Linking primary producer diversity and food quality effects on herbivores: A biochemical perspective
(2017)
Biodiversity can strongly influence trophic interactions. The nutritional quality of prey communities and how it is related to the prey diversity is suspected to be a major driver of biodiversity effects. As consumer growth can be co-limited by the supply of several biochemical components, biochemically diverse prey communities should promote consumer growth. Yet, there is no clear consensus on how prey specific diversity is linked to community biochemical diversity since previous studies have considered only single nutritional quality traits.
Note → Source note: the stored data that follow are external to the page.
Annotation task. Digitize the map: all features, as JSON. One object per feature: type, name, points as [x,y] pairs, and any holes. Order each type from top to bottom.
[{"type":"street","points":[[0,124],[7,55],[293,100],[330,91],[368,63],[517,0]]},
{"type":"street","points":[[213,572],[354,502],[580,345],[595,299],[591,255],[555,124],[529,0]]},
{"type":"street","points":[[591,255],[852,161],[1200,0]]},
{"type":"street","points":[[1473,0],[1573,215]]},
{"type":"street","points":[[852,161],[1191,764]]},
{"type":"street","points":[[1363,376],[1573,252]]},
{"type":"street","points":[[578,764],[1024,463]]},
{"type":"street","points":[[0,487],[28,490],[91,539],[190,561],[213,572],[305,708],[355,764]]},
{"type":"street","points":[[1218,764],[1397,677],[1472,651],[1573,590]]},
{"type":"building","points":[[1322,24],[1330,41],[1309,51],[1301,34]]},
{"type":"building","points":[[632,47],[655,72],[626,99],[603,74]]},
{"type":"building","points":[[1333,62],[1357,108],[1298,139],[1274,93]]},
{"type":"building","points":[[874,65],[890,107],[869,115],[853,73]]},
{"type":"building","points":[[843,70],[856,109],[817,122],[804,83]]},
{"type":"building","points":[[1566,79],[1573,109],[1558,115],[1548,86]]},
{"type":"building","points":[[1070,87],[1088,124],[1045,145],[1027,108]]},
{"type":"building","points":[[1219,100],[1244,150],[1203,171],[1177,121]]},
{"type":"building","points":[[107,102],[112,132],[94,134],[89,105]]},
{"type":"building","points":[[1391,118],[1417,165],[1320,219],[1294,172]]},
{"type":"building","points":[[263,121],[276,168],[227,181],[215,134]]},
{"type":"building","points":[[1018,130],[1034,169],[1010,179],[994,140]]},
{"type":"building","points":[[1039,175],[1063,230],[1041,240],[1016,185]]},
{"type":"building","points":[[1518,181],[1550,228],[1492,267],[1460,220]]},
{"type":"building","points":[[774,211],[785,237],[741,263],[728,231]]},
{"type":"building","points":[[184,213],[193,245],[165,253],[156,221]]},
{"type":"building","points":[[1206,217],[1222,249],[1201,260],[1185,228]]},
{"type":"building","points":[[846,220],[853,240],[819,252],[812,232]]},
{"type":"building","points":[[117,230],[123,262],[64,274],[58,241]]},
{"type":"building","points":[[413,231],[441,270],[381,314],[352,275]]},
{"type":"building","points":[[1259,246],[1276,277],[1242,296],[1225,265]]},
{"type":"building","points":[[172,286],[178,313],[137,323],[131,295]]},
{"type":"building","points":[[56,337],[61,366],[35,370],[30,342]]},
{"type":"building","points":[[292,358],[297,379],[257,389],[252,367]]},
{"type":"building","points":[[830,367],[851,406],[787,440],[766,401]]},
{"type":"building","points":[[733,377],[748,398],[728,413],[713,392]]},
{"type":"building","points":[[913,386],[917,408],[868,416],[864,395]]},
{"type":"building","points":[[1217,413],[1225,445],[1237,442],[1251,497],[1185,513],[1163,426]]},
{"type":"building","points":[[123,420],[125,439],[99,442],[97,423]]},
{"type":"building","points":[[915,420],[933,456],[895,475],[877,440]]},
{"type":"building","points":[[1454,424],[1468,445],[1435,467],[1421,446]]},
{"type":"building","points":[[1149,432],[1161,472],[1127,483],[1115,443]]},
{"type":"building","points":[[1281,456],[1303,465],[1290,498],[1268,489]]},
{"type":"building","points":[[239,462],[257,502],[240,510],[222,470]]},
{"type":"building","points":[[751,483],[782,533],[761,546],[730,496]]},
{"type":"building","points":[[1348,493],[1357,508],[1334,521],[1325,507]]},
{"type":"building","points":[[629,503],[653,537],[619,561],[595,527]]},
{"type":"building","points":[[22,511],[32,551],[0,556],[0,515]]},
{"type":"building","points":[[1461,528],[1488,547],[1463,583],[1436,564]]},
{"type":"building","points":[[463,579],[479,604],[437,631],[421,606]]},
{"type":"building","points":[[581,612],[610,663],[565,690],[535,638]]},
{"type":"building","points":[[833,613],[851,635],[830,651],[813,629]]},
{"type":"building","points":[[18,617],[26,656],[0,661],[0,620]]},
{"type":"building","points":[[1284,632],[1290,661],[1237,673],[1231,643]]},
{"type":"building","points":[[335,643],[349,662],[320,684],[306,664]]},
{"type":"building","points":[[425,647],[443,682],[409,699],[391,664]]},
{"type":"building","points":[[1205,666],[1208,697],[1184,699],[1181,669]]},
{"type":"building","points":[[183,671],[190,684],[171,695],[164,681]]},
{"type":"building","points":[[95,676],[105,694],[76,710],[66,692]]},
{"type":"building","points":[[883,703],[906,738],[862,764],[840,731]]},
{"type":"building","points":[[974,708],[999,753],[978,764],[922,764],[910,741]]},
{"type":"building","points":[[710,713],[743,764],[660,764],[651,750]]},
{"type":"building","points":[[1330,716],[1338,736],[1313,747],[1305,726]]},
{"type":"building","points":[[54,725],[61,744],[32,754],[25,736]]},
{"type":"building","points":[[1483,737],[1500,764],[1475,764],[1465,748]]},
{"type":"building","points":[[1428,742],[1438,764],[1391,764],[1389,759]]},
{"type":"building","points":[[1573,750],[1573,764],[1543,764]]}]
Here, we demonstrate that phytoplankton biochemical traits (fatty acids and sterols) can to a large extent explain Daphnia magna growth and its apparent dependence on phytoplankton species diversity. We find strong correlative evidence between phytoplankton species diversity, biochemical diversity, and growth. The relationship between species diversity and growth was partially explained by the fact that in many communities Daphnia was co-limited by long chained polyunsaturated fatty acids and sterols, which was driven by different prey taxa. We suggest that biochemical diversity is a good proxy for the presence of high food quality taxa, and a careful consideration of the distribution of the different biochemical traits among species is necessary before concluding about causal links between species diversity and consumer performance.